A Rlam é uma das oito refinarias que a Petrobras colocou à venda, que somam juntas cerca de metade da capacidade de produção de combustíveis do Brasil.

A companhia informou ainda que encerrou processo para a venda da Refinaria Presidente Getúlio Vargas (Repar), no Paraná, pois propostas apresentadas ficaram aquém da avaliação econômico-financeira da Petrobras. Um novo processo competitivo será aberto para essa unidade.

A Reuters havia publicado em janeiro, com informações de fontes, que a companhia havia recebido propostas pela Repar, mas que os valores estavam baixos.

Já o processo de venda das demais refinarias --Refap, Reman, Rnest, Regap, Lubnor e SIX-- continuam em andamento, disse a Petrobras.

Corte de recomendação 

Analistas do Bradesco BBI cortaram a recomendação das ações da Petrobras para 'neutra', bem como o preço-alvo para 34 reais por papel, citando riscos relacionados à situação dos caminhoneiros no Brasil. No caso dos ADRs, o preço-alvo passou para 13 dólares.

"Embora a Petrobras controle o 'timing' de seus ajustes de preço do diesel, a situação com os motoristas de caminhão nos faz acreditar que esse 'timing' poderia não estar de acordo com as expectativas dos acionistas", afirmaram Vicente Falanga e Gustavo Sadka em relatório a clientes no domingo.

Eles estimam que os preços do diesel vendido pela Petrobras devem ficar na faixa de 2,12 a 2,30 reais por litro nos próximos meses, muito perto dos níveis anteriores à greve dos caminhoneiros em 2018. Na última semana de janeiro, a companhia elevou o preço a 2,12 reais por litro.

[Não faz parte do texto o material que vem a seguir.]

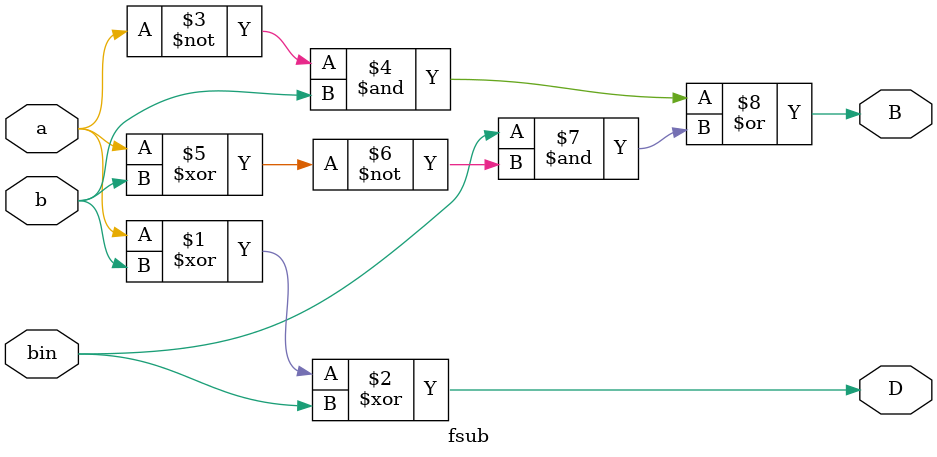
<source format=v>
`timescale 1ns / 1ps


module fsub(
    input a,b,bin,
    output D,B
    );
    assign D = a ^ b ^ bin ;
    assign B = (~a & b) | bin &(~(a ^ b));
endmodule

</source>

Com o Brent em 59 dólares o barril e o spread do diesel em 10 dólares por barril, os analistas calculam que a paridade exigiria um preço ao redor de 2,47 reais. Considerando o preço atual, eles estimam que a Petrobras deixaria "na mesa" anualmente 1,7 bilhão de dólares em fluxo de caixa do acionista

Caminhoneiros têm pressionado o governo com queixas sobre os preços do diesel e outras demandas, inclusive com uma ameaça de greve neste, mês, que acabou tendo pouca adesão.

Na semana passada, o presidente Jair Bolsonaro adicionou ruído no mercado ao prometer para a sexta-feira um anúncio sobre combustíveis, que, no final, se tratou de proposta sendo preparada pelo governo para mudar a cobrança do ICMS, imposto estadual, sobre os combustíveis.

Bolsonaro também reafirmou na sexta-feira que não interfere e que não pretende interferir na política de preços da Petrobras, declaração que foi endossada pelo presidente-executivo da petrolífera de controle estatal, o que repercutiu positivamente na ações.

Os papéis, porém, perderam fôlego após a Reuters noticiar que a empresa ampliou de três meses para um ano o prazo em que calcula a paridade internacional de preços dos combustíveis, informação que foi confirmada pela companhia após o fechamento do mercado.

Na sexta-feira, Petrobras PN chegou a recuar 1,7% no pior momento, depois de avançar 4,4% na máxima do dia. Fecharam em alta de 0,69%.

"Também tememos que esta situação desconfortável possa atrasar o processo de venda das refinarias e, portanto, dividendos futuros que são fundamentais para os investidores", acrescentaram os analistas do Bradesco BBI.

Nesse sentido, a Petrobras informou mais cedo nesta segunda-feira que o Mubadala Capital foi o vencedor no processo competitivo para a venda de sua Refinaria Landulpho Alves (Rlam), na Bahia, com uma oferta de 1,65 bilhão de dólares.

Além do 'downgrade', Falanga e Sadka também reduziram a estimativa para lucro da companhia em 2021 em 8% e os dividendos em 2022 em cerca de 400 milhões de dólares (ao redor de 6%).